Read it here: https://www.wattpad.com/605029196-the-mechanical-crown-matters-of-trust

Things go from bad to worse, as if that’s even possible, though you do have to be paying some attention to realise.

This chapter, in large part, is about seeing glimpse of what Pienya could have been, given better role models. We catch a glimpse of what might have happened if she’d ever felt part of the wider King’s Eyes network. Of course, she did have good role models, but instead leaned heavily on Queen Anja, who it’s turned out is perhaps not the best of people.

This is the middle part of a mini-trilogy inside this arc, where events in Treydolain come to a head. I’m aware that the characters I’m dealing with on this side of the story are supporting or minor characters, so hopefully they’re still engaging and there isn’t frustration at being away from the core group.

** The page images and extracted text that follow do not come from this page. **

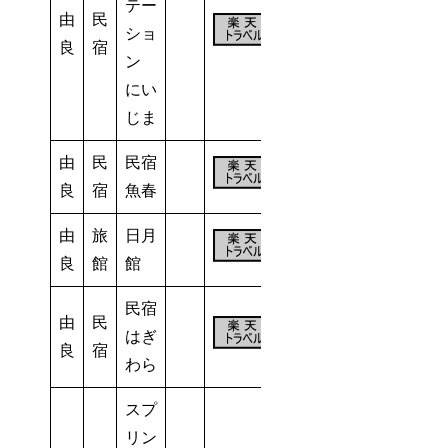
テー
由
民
ショ
－
5室
良
宿
ン
にい
じま
由
民
民宿
－
6室
良
宿
魚春
由
旅
日月
10
良
館
館
室
民宿
由
民
はぎ
8室
良
宿
わら
スプ
リン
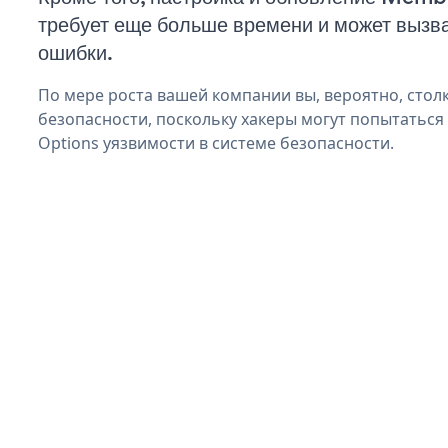
требует еще больше времени и может вызв
ошибки.
По мере роста вашей компании вы, вероятно, стол
безопасности, поскольку хакеры могут попытатьс
Options уязвимости в системе безопасности.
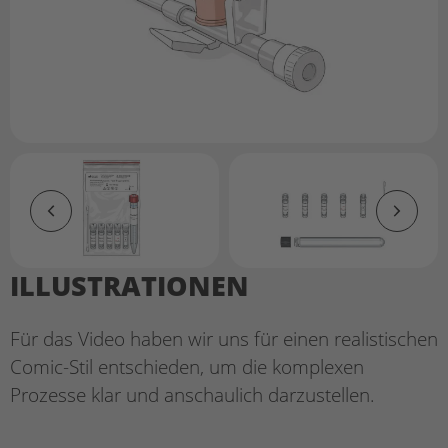
ILLUSTRATIONEN
Für das Video haben wir uns für einen realistischen
Comic-Stil entschieden, um die komplexen
Prozesse klar und anschaulich darzustellen.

THAT SAID, while this Treydolain-set sequence is important to the overall plot, it’s also a way to draw out the tensions and sense of despair after Fenris & co arrived on the other side of the mountains to find it a desolate wasteland. This part of the story is about dragging everyone down into the mire, and we haven’t yet got to the point where they can hit bottom and push back up to the surface.

There’s a few real world political reference points in this chapter which I hopefully deal with more subtly than back in ‘Late warning signs’ (which marks a rare instance of me going back and tweaking dialogue in a post-publication edit). It’s a brief, almost throwaway reference in the chapter, but demonstrates the benefits of having named minor characters. Hearing what is happening to the top tier families is one thing, but having encountered some of the nobility in earlier chapters we have ae more direct reference point.

What makes this more interesting is that the Verase family was demonstrated to be morally fairly dubious and highly scheming, so they’re hardly innocent bystanders caught up in the political fallout. That helps to emphasise that TMC isn’t really a goodies-vs-baddies story – although it skews pretty close at times – and that it’s aiming to depict something messier.